++++ SUPPLIED PASSAGE ++++
= 2014 Copa Libertadores second stage =

The second stage of the 2014 Copa Libertadores de América was played from February 11 to April 10, 2014. A total of 32 teams competed in the second stage.

==Draw==
The draw of the tournament was held on December 12, 2013, 21:00 UTC−3, at the CONMEBOL Convention Centre in Luque, Paraguay.

For the second stage, the 32 teams were drawn into eight groups of four containing one team from each of the four seeding pots. The seeding of each team was determined by their association and qualifying berth (as per the rotational agreement established by CONMEBOL, the teams which qualified through berths 1 from Colombia, Ecuador, Peru and Venezuela were seeded into Pot 1 for odd-numbered years, while the teams which qualified through berths 1 from Bolivia, Chile, Paraguay and Uruguay were seeded into Pot 1 for even-numbered years). Teams from the same association in Pots 1 and 2 could not be drawn into the same group. However, a first stage winner, whose identity was not known at the time of the draw, could be drawn into the same group with another team from the same association.
++++
* TASK INSTRUCTIONS *
A: In the passage on the 2014 Copa Libertadores second stage, explain in one to three sentences why a first stage winner could end up in the same group as another team from its own association.
B: From the passage on the 2014 Copa Libertadores second stage, set down the words starting with "For the second" and going on through "the same association.".
C: Resume the passage on the 2014 Copa Libertadores second stage after its last sentence.
The items that come next are not needed for any of this work.
++++ EXTRACTED ENTRIES ++++
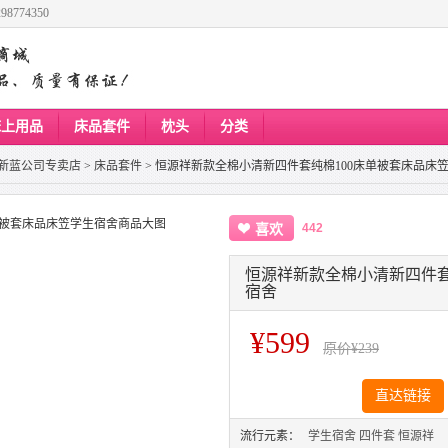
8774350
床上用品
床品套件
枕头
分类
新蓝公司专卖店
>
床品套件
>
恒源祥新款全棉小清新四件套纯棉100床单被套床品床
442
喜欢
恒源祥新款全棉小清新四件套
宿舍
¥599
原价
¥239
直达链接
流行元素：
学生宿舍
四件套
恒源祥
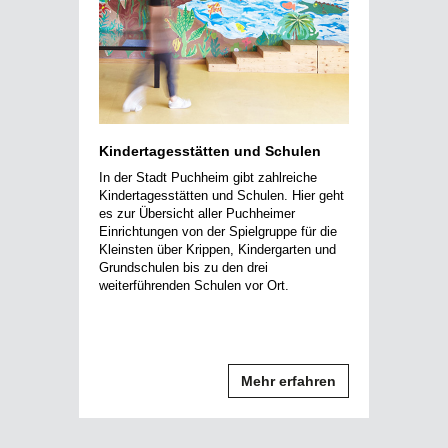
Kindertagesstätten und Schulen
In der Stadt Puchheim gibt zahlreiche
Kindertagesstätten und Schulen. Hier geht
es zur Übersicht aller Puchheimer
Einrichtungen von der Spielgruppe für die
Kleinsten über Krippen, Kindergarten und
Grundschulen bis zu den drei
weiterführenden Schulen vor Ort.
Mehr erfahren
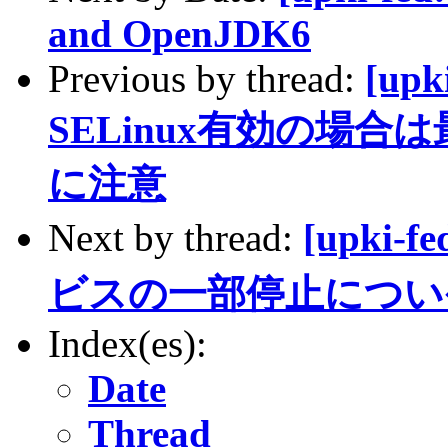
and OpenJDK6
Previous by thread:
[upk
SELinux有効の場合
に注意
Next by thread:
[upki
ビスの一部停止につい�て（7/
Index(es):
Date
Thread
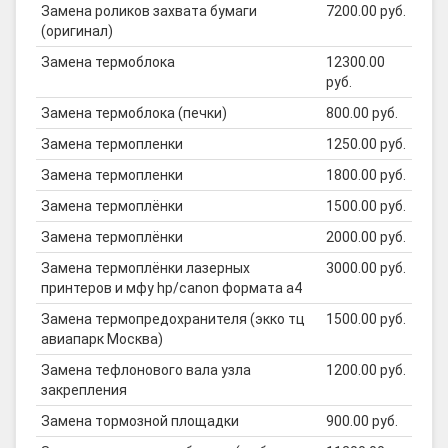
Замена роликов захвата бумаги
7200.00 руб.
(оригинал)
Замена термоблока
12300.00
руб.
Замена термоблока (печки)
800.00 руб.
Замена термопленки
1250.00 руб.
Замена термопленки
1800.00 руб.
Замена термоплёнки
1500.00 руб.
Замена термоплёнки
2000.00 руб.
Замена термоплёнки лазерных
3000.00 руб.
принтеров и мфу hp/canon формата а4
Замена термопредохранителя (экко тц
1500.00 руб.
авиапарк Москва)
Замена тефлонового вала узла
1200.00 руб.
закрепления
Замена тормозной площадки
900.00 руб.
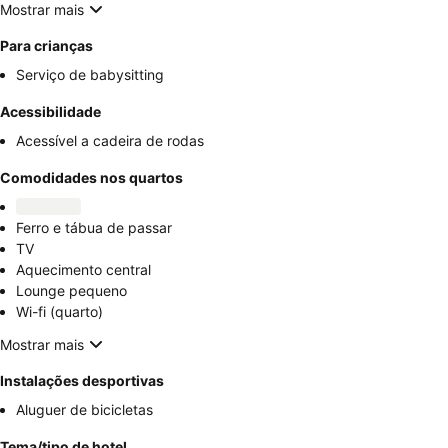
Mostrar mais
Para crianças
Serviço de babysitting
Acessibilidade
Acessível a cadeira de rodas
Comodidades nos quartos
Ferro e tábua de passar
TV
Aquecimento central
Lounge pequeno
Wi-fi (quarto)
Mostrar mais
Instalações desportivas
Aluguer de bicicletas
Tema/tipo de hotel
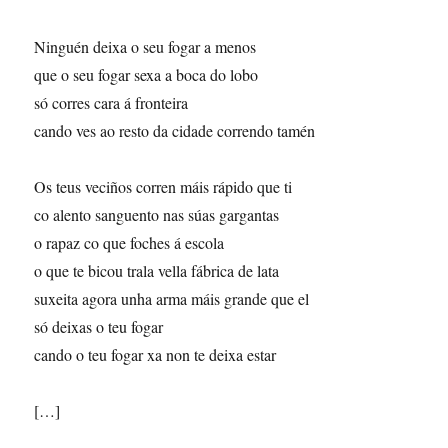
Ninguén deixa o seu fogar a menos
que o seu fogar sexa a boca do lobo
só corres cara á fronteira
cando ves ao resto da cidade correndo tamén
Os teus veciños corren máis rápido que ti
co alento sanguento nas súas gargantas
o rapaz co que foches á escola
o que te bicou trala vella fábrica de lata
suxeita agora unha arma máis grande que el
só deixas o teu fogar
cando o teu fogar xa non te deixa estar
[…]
++++
* RESPONSES BY TASK *
A: Teams from the same association in Pots 1 and 2 could not be drawn into the same group, but a first stage winner was an exception. Its identity was not yet known when the draw was held, so it could be drawn into a group with another team from the same association.

B:
For the second stage, the 32 teams were drawn into eight groups of four containing one team from each of the four seeding pots. The seeding of each team was determined by their association and qualifying berth (as per the rotational agreement established by CONMEBOL, the teams which qualified through berths 1 from Colombia, Ecuador, Peru and Venezuela were seeded into Pot 1 for odd-numbered years, while the teams which qualified through berths 1 from Bolivia, Chile, Paraguay and Uruguay were seeded into Pot 1 for even-numbered years). Teams from the same association in Pots 1 and 2 could not be drawn into the same group. However, a first stage winner, whose identity was not known at the time of the draw, could be drawn into the same group with another team from the same association.

C:
==Seeding==
The following were the seeding of the 32 teams entered into the second stage draw, which included the 26 automatic qualifiers and the 6 first stage winners:

| Pot 1 | Pot 2 | Pot 3 | Pot 4 |
|---|---|---|---|
| ARG Vélez Sarsfield ARG Newell's Old Boys BRA Atlético Mineiro BRA Cruzeiro BOL Bolívar CHI Unión Española PAR Cerro Porteño URU Peñarol | ARG San Lorenzo ARG Arsenal BRA Flamengo BRA Grêmio BOL The Strongest CHI O'Higgins PAR Nacional URU Defensor Sporting | COL Atlético Nacional COL Deportivo Cali ECU Emelec ECU Independiente del Valle PER Universitario PER Real Garcilaso VEN Zamora VEN Deportivo Anzoátegui | MEX Santos Laguna MEX León First stage winner G1 First stage winner G2 First stage winner G3 First stage winner G4 First stage winner G5 First stage winner G6 |

The first stage winners were:
- Winner G1: BRA Atlético Paranaense
- Winner G2: BRA Botafogo
- Winner G3: CHI Universidad de Chile
- Winner G4: ARG Lanús
- Winner G5: COL Santa Fe
- Winner G6: URU Nacional

==Format==
In the second stage, each group was played on a home-and-away round-robin basis. Each team earned 3 points for a win, 1 point for a draw, and 0 points for a loss. If tied on points, the following criteria were used to determine the ranking: 1. Goal difference; 2. Goals scored; 3. Away goals scored; 4. Drawing of lots. The winners and runners-up of each group advanced to the round of 16.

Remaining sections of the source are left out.